Mayor of Hawaii County
- In office December 5, 2016 – December 7, 2020
- Preceded by: Billy Kenoi
- Succeeded by: Mitch Roth
- In office December 4, 2000 – December 1, 2008
- Preceded by: Stephen Yamashiro
- Succeeded by: Billy Kenoi

Personal details
- Born: 1939 (age 86–87) ‘Ola‘a, Territory of Hawaii, U.S.
- Party: Independent
- Spouse: Bobbie Kim
- Children: 2 sons
- Alma mater: Southern Oregon State University
- Profession: Civil Defense Director (retired)

Military service
- Allegiance: United States
- Branch/service: United States Army
- Battles/wars: Vietnam War

= Harry Kim (politician) =

American politician

Harry Kim (born 1939) is an American politician who was the mayor of Hawaii County, from 2000 to 2008 and 2016 to 2020. Before serving as mayor, he was the county's civil defense director.

==Early life==
Kim was born to Korean-American immigrants, the youngest of eight children. He was raised in ‘Ola‘a in what was then the Territory of Hawaii (now Keaʻau, Hawaii). They resided in a one-bedroom house with no electricity or running water. He and his siblings would often work for the family business and perform other chores to the point where he was surprised when he learned of a typical weekend.

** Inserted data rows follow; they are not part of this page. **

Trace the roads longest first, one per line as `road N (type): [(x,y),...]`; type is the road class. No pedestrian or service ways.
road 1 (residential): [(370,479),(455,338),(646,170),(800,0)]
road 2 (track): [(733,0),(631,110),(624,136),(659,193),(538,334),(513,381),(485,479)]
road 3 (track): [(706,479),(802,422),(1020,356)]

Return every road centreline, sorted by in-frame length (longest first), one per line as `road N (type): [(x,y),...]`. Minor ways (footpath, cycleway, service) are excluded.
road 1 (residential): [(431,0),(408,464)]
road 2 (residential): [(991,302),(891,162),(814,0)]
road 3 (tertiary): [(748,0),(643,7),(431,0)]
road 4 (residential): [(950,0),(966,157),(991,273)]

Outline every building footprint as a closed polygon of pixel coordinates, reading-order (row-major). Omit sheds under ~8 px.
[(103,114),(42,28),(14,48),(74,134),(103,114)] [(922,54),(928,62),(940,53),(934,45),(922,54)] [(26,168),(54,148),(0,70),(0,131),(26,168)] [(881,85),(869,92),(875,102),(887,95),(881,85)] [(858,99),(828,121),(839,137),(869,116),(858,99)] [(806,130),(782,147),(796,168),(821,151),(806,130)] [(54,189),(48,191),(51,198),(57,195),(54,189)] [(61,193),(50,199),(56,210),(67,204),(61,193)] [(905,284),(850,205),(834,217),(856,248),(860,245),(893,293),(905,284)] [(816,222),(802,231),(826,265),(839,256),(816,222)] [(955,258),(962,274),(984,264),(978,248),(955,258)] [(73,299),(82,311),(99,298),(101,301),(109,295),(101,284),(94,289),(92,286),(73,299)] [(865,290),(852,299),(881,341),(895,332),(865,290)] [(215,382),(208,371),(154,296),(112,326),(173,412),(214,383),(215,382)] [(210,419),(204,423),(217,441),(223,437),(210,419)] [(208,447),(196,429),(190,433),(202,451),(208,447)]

He attended ʻOla'a School and Hilo High School. He then attended the University of Hawaii at Hilo and graduated from Southern Oregon State University. He served in the United States Army as a medic and was a teacher and coach. Kim served for 16 years as County Director of Civil Defense. As Director, Kim would go on the radio and would update the residents of Hawai'i.

==First tenure as Mayor==
Kim announced his candidacy for the Republican nomination for mayor in 2000. After defeating Democrat turned Republican State Representative Harvey Tajiri in the primary Kim won the general election with 50% of the vote. His opponents, Democratic candidate Fred Holschuh and Green Party candidate Keiko Bonk received 30 and 20 percent, respectively.

In 2004, Kim ran for a second term, easily winning reelection.

While Kim first ran for mayor as a Republican, he considers himself nonpartisan. Until he ran for mayor, his only visible political activity had been backing Democratic mayor Lorraine Inouye. In 2006, prominent Democrats including former Governor Ben Cayetano, then-U.S. Representatives Neil Abercrombie and party chairman Mike McCartney encouraged Kim to run for governor against Linda Lingle. On July 22, 2006, shortly before the filing deadline, he removed his name from consideration.

During his first eight years in office, Kim advocated, among other initiatives, recycling projects and the creation of a new County office complex in the place of the defunct Kaikoʻo Mall.

==Hawaii mayoral election, 2012==
In 2012, Kim ran for mayor once more against his successor, Billy Kenoi. Kim lost by 1,438 votes, earning 49% to Kenoi's 51%.

==Return to the Mayor's office==
In the wake of Kenoi's alleged misuse of a purchasing card issued by Hawaii County, Kim said on Thursday, March 3, 2016, that he had decided to run again, this time on a campaign to restore trust in government. He was elected mayor in primary voting on August 13, 2016, when he received more than 50% of the votes cast in a field of 13 candidates, thereby avoiding a runoff election in November. In keeping with a commitment he had made in every campaign to accept no more than a $10 donation from any individual, Kim spent a total of $21,931 in 2016, for a per-vote cost of $1.06. His nearest competitor spent $220,289, for a per-vote cost of $22.11.
Kim lost his race for a fourth term as mayor in August, 2020, and his term ended in early December. Former Hawaii County Prosecutor Mitch Roth defeated Ikaika Marzo to succeed Kim as County Mayor.

On June 5, 2018, Hawaii County officials confirmed that a home Kim owned in Vacationland Hawaii was claimed by the lava flow from the 2018 lower Puna eruption of Kīlauea.